Côtes-d’Armor (France) : Une femme condamnée pour avoir eu des relations sexuelles avec un ado de 14 ans.

Poursuivie pour atteinte sexuelle et soustraction d’enfant, une Loudéacienne de 37 ans comparaissait, ce mardi 16 mars, devant le tribunal correctionnel de Saint-Brieuc.

Elle avait été remise en liberté provisoire en février. Une femme de 37 ans, habitant le secteur de Loudéac et mère de trois enfants, était jugée pour soustraction d’un mineur de moins de 15 ans à l’autorité parentale et atteintes sexuelles, par le tribunal de Saint-Brieuc (Côtes-d’Armor), le mardi 16 mars 2021. Elle a été condamnée à trois ans de prison dont deux avec sursis par le tribunal correctionnel de Saint-Brieuc (Côtes-d’Armor).

En juillet 2020, une mère reçoit un SMS d’une voisine de 37 ans qui lui avoue aimer son fils de 14 ans.
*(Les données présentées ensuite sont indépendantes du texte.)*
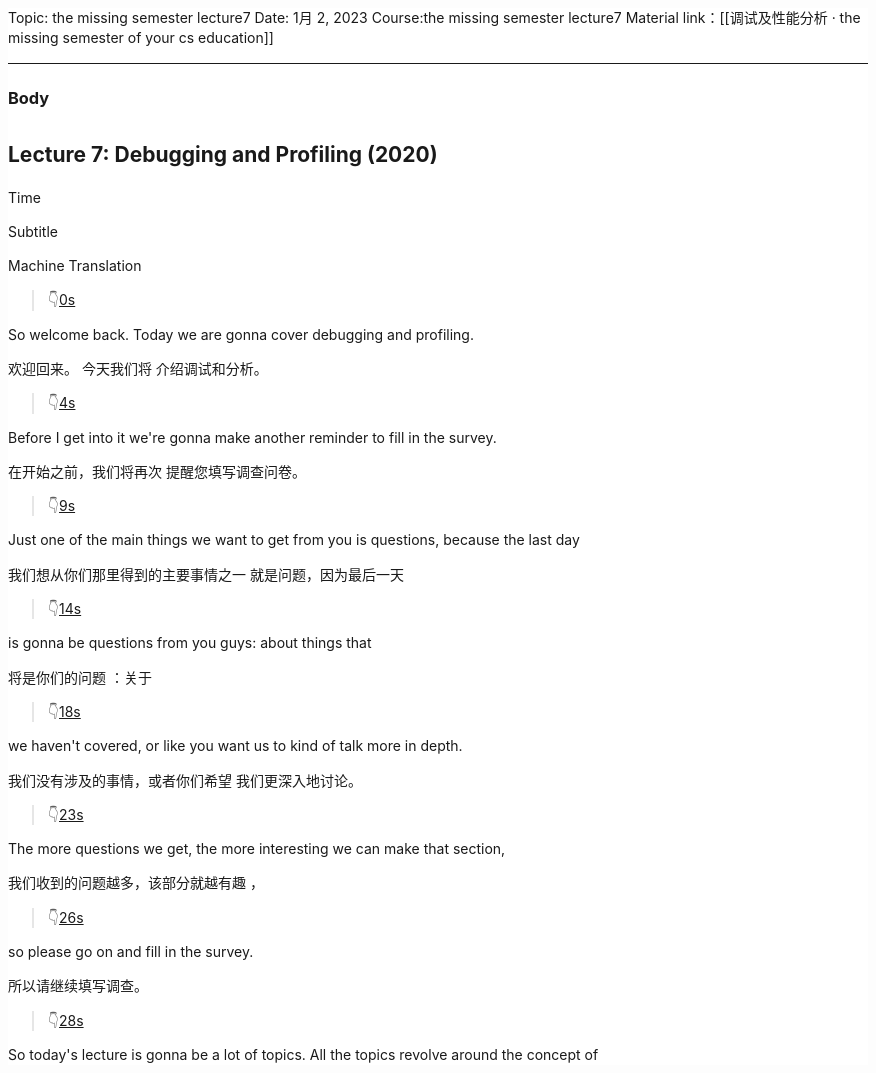 
Topic: the missing semester lecture7
Date: 1月 2, 2023
Course:the missing semester lecture7
Material link：[[调试及性能分析 · the missing semester of your cs education]]

---

### Body
## Lecture 7: Debugging and Profiling (2020)

Time

Subtitle

Machine Translation

>👇[0s](https://www.youtube.com/watch?v=l812pUnKxME&t=31s#t=0)

So welcome back. Today we are gonna cover debugging and profiling.

欢迎回来。 今天我们将 介绍调试和分析。

>👇[4s](https://www.youtube.com/watch?v=l812pUnKxME&t=31s#t=4)

Before I get into it we're gonna make another reminder to fill in the survey.

在开始之前，我们将再次 提醒您填写调查问卷。

>👇[9s](https://www.youtube.com/watch?v=l812pUnKxME&t=31s#t=9)

Just one of the main things we want to get from you is questions, because the last day

我们想从你们那里得到的主要事情之一 就是问题，因为最后一天

>👇[14s](https://www.youtube.com/watch?v=l812pUnKxME&t=31s#t=14)

is gonna be questions from you guys: about things that

将是你们的问题 ：关于

>👇[18s](https://www.youtube.com/watch?v=l812pUnKxME&t=31s#t=18)

we haven't covered, or like you want us to kind of talk more in depth.

我们没有涉及的事情，或者你们希望 我们更深入地讨论。

>👇[23s](https://www.youtube.com/watch?v=l812pUnKxME&t=31s#t=23)

The more questions we get, the more interesting we can make that section,

我们收到的问题越多，该部分就越有趣 ，

>👇[26s](https://www.youtube.com/watch?v=l812pUnKxME&t=31s#t=26)

so please go on and fill in the survey.

所以请继续填写调查。

>👇[28s](https://www.youtube.com/watch?v=l812pUnKxME&t=31s#t=28)

So today's lecture is gonna be a lot of topics. All the topics revolve around the concept of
Depuis un an, cette femme donnait des cours de soutien au mineur.

Après ce SMS, les parents du jeune garçon lui ont donné l’ordre de cesser toute relation avec leur garçon, celle-ci se poursuit. En septembre, le père porte plainte pour atteinte sexuelle. Quelques jours plus tard, c’est l’adolescent qui dépose plainte contre ses parents pour violences. Il quitte le domicile familial et se réfugie chez la trentenaire.

Après une seconde plainte, la voisine est entendue par les enquêteurs. L’adolescent est provisoirement placé. Le 21 octobre, il fugue de nouveau et est retrouvé caché chez la voisine. Il est alors orienté dans un foyer.

Fin janvier, les gendarmes découvrent que la trentenaire, qui a interdiction de rentrer en contact avec le mineur, ne respecte pas son contrôle judiciaire. Ils trouvent dans son téléphone de nombreux échanges amoureux partagés avec le mineur. Après une garde à vue, elle est écrouée.

Appelée à la barre, la prévenue, en instance de divorce et qui a été violentée durant vingt ans par son mari, explique d’une voix émue : « Il m’a dit que ses parents le maltraitaient. Au fil des mois, il s’est créé une complicité entre nous et je suis tombée follement amoureuse de lui. ». Elle reconnaît toutefois qu’elle n’aurait pas dû céder aux avances du mineur. « S’il était maltraité, pourquoi ne pas l’avoir emmené à la gendarmerie ? », questionne la présidente.

« Aujourd’hui, cette femme n’a pas conscience d’avoir détruit, par emprise, une relation entre des parents et leur fils unique », plaide Me Tabard, avocat de la partie civile.

L’ado est actuellement sous la protection judiciaire de la jeunesse à Rennes. « Il éprouve un sentiment de persécution envers ses parents, assure la procureure. Cette femme lui a complètement retourné le cerveau. ».

L’avocate de la défense monte alors au créneau et dénonce « une chasse aux sorcières ». Elle rebondit sur la plaidoirie de l’avocat en charge de défendre les intérêts du mineur qui souligne qu’à 14 ans, un mineur est un « incapable » de par la loi, « alors qu’à 13 ans, il est responsable pénalement. C’est de l’hypocrisie ! » Elle regrette l’absence de l’adolescent à l’audience.

Après un long délibéré, outre la peine d’un an de prison, aménageable par le port d’un bracelet électronique, le tribunal condamne la trentenaire à un suivi psychologique. Elle a interdiction de travailler auprès d’enfants durant cinq ans et sera inscrite au fichier national des délinquants sexuels.